→ **INSTRUÇÕES DA TAREFA**
Transcreva todas as linhas abaixo, sem alterar nenhum caractere.

Itens de dados
********************

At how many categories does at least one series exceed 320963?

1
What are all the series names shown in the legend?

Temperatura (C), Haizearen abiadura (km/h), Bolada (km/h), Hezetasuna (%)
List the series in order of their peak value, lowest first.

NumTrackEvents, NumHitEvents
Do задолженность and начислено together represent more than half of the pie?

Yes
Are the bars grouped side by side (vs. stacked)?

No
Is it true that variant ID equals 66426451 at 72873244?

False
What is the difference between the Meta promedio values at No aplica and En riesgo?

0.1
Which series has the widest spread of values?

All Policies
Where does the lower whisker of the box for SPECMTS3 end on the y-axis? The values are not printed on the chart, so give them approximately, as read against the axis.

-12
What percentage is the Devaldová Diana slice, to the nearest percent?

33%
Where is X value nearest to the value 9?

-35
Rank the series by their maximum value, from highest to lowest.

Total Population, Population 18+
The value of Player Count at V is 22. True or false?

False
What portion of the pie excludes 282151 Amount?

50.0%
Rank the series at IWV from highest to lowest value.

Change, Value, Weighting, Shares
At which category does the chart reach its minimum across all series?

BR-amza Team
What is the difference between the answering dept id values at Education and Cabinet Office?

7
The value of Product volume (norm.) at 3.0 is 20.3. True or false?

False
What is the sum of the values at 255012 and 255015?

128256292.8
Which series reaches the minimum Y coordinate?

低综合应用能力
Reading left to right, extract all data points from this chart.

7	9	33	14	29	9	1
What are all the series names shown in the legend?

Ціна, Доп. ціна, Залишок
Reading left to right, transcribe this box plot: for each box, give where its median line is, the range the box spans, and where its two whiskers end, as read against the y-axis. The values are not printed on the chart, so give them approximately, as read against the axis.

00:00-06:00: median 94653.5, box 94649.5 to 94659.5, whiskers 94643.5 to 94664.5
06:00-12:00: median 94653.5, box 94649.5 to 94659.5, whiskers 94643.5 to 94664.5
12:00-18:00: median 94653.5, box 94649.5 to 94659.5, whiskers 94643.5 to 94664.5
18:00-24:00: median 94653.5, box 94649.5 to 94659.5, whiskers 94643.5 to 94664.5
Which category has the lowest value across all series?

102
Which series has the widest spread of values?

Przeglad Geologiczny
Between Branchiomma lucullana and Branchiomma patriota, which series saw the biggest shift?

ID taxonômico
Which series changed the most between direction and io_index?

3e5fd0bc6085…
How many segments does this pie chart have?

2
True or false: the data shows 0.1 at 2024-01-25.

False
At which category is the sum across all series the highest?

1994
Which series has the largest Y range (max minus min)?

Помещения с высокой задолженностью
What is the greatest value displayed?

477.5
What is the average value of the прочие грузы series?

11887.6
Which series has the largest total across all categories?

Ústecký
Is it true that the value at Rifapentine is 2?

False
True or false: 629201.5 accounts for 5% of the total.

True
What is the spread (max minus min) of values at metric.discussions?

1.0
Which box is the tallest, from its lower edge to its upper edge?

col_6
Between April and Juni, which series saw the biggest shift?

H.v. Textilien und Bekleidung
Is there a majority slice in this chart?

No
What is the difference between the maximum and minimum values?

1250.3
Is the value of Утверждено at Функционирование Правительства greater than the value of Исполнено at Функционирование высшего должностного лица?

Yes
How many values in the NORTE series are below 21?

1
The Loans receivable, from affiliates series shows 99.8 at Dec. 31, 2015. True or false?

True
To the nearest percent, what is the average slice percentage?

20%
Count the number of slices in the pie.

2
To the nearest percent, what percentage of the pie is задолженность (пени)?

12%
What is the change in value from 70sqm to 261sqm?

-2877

********************

→ **EXERCÍCIO RESOLVIDO**
At how many categories does at least one series exceed 320963?

1
What are all the series names shown in the legend?

Temperatura (C), Haizearen abiadura (km/h), Bolada (km/h), Hezetasuna (%)
List the series in order of their peak value, lowest first.

NumTrackEvents, NumHitEvents
Do задолженность and начислено together represent more than half of the pie?

Yes
Are the bars grouped side by side (vs. stacked)?

No
Is it true that variant ID equals 66426451 at 72873244?

False
What is the difference between the Meta promedio values at No aplica and En riesgo?

0.1
Which series has the widest spread of values?

All Policies
Where does the lower whisker of the box for SPECMTS3 end on the y-axis? The values are not printed on the chart, so give them approximately, as read against the axis.

-12
What percentage is the Devaldová Diana slice, to the nearest percent?

33%
Where is X value nearest to the value 9?

-35
Rank the series by their maximum value, from highest to lowest.

Total Population, Population 18+
The value of Player Count at V is 22. True or false?

False
What portion of the pie excludes 282151 Amount?

50.0%
Rank the series at IWV from highest to lowest value.

Change, Value, Weighting, Shares
At which category does the chart reach its minimum across all series?

BR-amza Team
What is the difference between the answering dept id values at Education and Cabinet Office?

7
The value of Product volume (norm.) at 3.0 is 20.3. True or false?

False
What is the sum of the values at 255012 and 255015?

128256292.8
Which series reaches the minimum Y coordinate?

低综合应用能力
Reading left to right, extract all data points from this chart.

7	9	33	14	29	9	1
What are all the series names shown in the legend?

Ціна, Доп. ціна, Залишок
Reading left to right, transcribe this box plot: for each box, give where its median line is, the range the box spans, and where its two whiskers end, as read against the y-axis. The values are not printed on the chart, so give them approximately, as read against the axis.

00:00-06:00: median 94653.5, box 94649.5 to 94659.5, whiskers 94643.5 to 94664.5
06:00-12:00: median 94653.5, box 94649.5 to 94659.5, whiskers 94643.5 to 94664.5
12:00-18:00: median 94653.5, box 94649.5 to 94659.5, whiskers 94643.5 to 94664.5
18:00-24:00: median 94653.5, box 94649.5 to 94659.5, whiskers 94643.5 to 94664.5
Which category has the lowest value across all series?

102
Which series has the widest spread of values?

Przeglad Geologiczny
Between Branchiomma lucullana and Branchiomma patriota, which series saw the biggest shift?

ID taxonômico
Which series changed the most between direction and io_index?

3e5fd0bc6085…
How many segments does this pie chart have?

2
True or false: the data shows 0.1 at 2024-01-25.

False
At which category is the sum across all series the highest?

1994
Which series has the largest Y range (max minus min)?

Помещения с высокой задолженностью
What is the greatest value displayed?

477.5
What is the average value of the прочие грузы series?

11887.6
Which series has the largest total across all categories?

Ústecký
Is it true that the value at Rifapentine is 2?

False
True or false: 629201.5 accounts for 5% of the total.

True
What is the spread (max minus min) of values at metric.discussions?

1.0
Which box is the tallest, from its lower edge to its upper edge?

col_6
Between April and Juni, which series saw the biggest shift?

H.v. Textilien und Bekleidung
Is there a majority slice in this chart?

No
What is the difference between the maximum and minimum values?

1250.3
Is the value of Утверждено at Функционирование Правительства greater than the value of Исполнено at Функционирование высшего должностного лица?

Yes
How many values in the NORTE series are below 21?

1
The Loans receivable, from affiliates series shows 99.8 at Dec. 31, 2015. True or false?

True
To the nearest percent, what is the average slice percentage?

20%
Count the number of slices in the pie.

2
To the nearest percent, what percentage of the pie is задолженность (пени)?

12%
What is the change in value from 70sqm to 261sqm?

-2877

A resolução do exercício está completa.